I plan on reinstalling the system and making it by hand.

I planned on struggling my way through this rather than depending on all the help everyone is so quick to offer here.

Do you have a generally high level layout you would recommend?

I otherwise without knowing better was going to recreate it very similar as it now but with 4k alignment.

Even in the Linux world, many of the new OS releases are going to btrfs, where the layouts differ greatly from the ext4/lvm methods I am accustomed too.

I recognize the amazing features here in this paradigm, but am still wrapping my brain around the new tools sets and trying to find best practices for real enterprise application and maintenance.

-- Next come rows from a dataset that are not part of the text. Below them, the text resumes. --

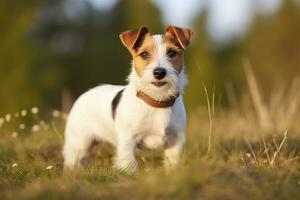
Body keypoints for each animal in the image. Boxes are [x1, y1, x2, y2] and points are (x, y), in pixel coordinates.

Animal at [63, 24, 193, 172]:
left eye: (172, 53)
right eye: (144, 54)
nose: (159, 72)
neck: (156, 101)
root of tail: (85, 94)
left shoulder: (175, 139)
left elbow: (172, 161)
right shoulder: (128, 139)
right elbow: (128, 161)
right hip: (78, 142)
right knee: (73, 159)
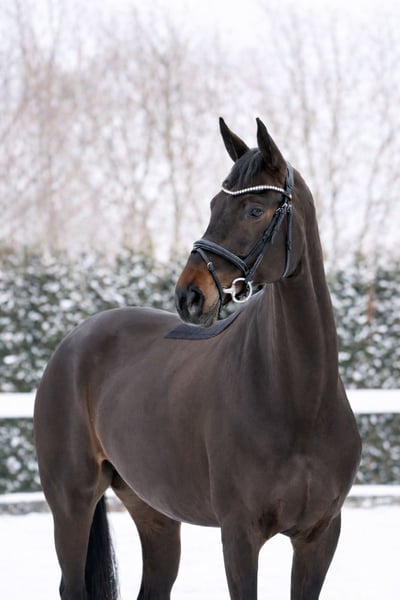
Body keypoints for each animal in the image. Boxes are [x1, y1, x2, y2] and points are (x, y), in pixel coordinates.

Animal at [34, 118, 361, 600]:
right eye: (213, 204)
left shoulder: (319, 537)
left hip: (154, 511)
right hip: (71, 501)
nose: (189, 295)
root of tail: (72, 342)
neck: (299, 398)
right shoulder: (239, 535)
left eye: (255, 210)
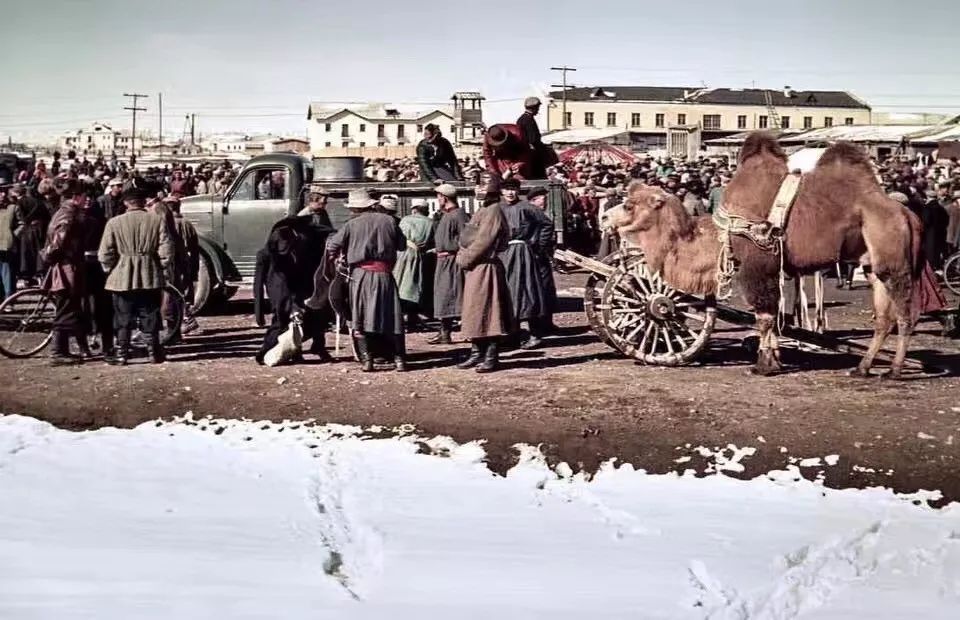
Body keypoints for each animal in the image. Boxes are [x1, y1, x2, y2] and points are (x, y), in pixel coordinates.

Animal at [604, 133, 928, 378]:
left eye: (630, 205)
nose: (605, 218)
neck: (717, 235)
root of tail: (907, 213)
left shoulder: (757, 264)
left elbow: (764, 317)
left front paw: (764, 365)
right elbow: (770, 316)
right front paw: (774, 359)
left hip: (894, 260)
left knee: (905, 313)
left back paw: (894, 370)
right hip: (873, 265)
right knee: (883, 317)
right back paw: (862, 368)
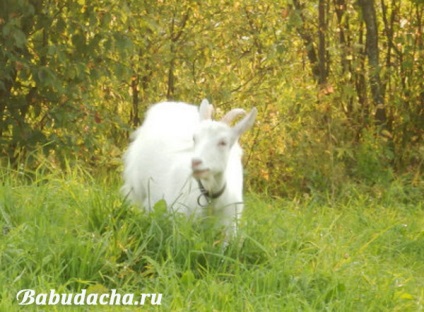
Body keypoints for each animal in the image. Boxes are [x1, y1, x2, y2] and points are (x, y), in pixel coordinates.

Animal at [121, 100, 256, 239]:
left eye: (223, 142)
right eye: (194, 138)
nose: (195, 162)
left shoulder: (230, 227)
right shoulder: (179, 217)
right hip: (137, 186)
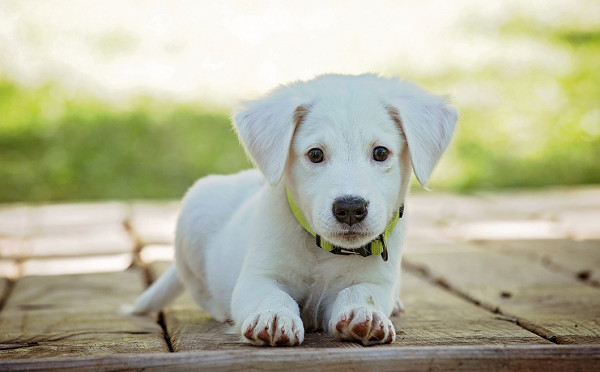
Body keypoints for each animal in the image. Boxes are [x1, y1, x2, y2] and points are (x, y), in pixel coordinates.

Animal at [134, 72, 458, 346]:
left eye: (380, 153)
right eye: (315, 154)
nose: (350, 208)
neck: (322, 251)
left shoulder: (377, 281)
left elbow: (361, 292)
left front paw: (363, 314)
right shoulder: (257, 277)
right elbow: (272, 295)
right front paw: (274, 316)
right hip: (194, 214)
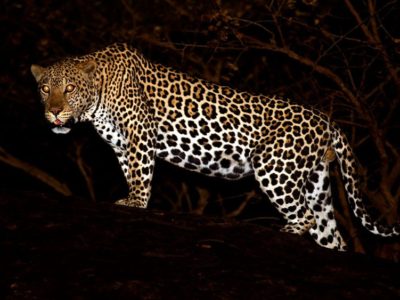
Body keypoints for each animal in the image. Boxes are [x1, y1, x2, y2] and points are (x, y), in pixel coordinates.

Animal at [30, 42, 396, 251]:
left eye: (70, 88)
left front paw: (134, 203)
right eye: (46, 88)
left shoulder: (139, 135)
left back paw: (285, 232)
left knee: (302, 215)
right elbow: (131, 172)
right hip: (315, 181)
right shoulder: (121, 144)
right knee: (331, 234)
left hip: (275, 168)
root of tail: (326, 119)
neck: (98, 94)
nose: (54, 111)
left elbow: (140, 176)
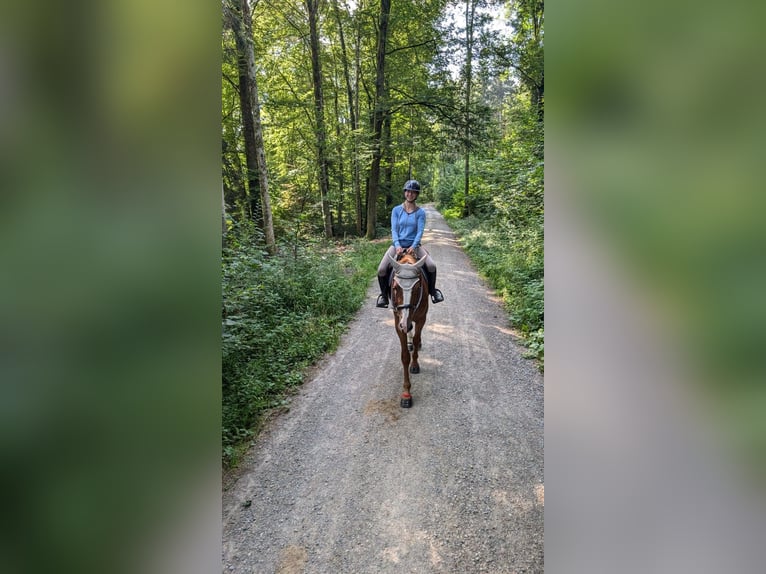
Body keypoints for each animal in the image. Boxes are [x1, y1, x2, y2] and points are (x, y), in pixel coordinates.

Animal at [390, 253, 432, 410]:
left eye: (417, 287)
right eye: (395, 287)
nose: (404, 324)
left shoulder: (421, 319)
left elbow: (416, 337)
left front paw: (414, 365)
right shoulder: (398, 323)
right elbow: (404, 357)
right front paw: (406, 394)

I manage around 2600 blades/instances professionally and am earning more and more latitude there daily. I would love to see FreeBSD/ZFS find a home on some of that steel.

junovitch@ · May 1, 2015

kpa said:
As far as I know such way of backing up databases is not recommended because you might be taking the backup mid-transaction and the resulting backup wouldn't be consistent.

I would speculate starting the database after a restoring from a snapshot would give a message about an unclean shutdown. I've seen that log message on systems that had a kernel panic. Between snapshots and no backups at all, it's certainly better than nothing but no substitute for a real backup.

If the database is spread across multiple ZFS datasets, then that would almost certainly be bad as taking a recursive snapshot is not a single atomic operation. It has to go one dataset at a time and that would almost certainly result in odd things when data is out of sync.

gkontos · May 1, 2015

Agreed 100%. I had experienced serious corruption once but I guess it is better than having no backup. When it comes to SQL data I always use automysqlbackup. Of course, you can always stop the process before taking a snapshot.

kpa · May 1, 2015

Matthew Dresden said:
Do you have a generally high level layout you would recommend?

I would use two fast SSD disks for the OS as a separate ZFS mirror and put the log and cache devices of the main data pool on the same SSDs as well.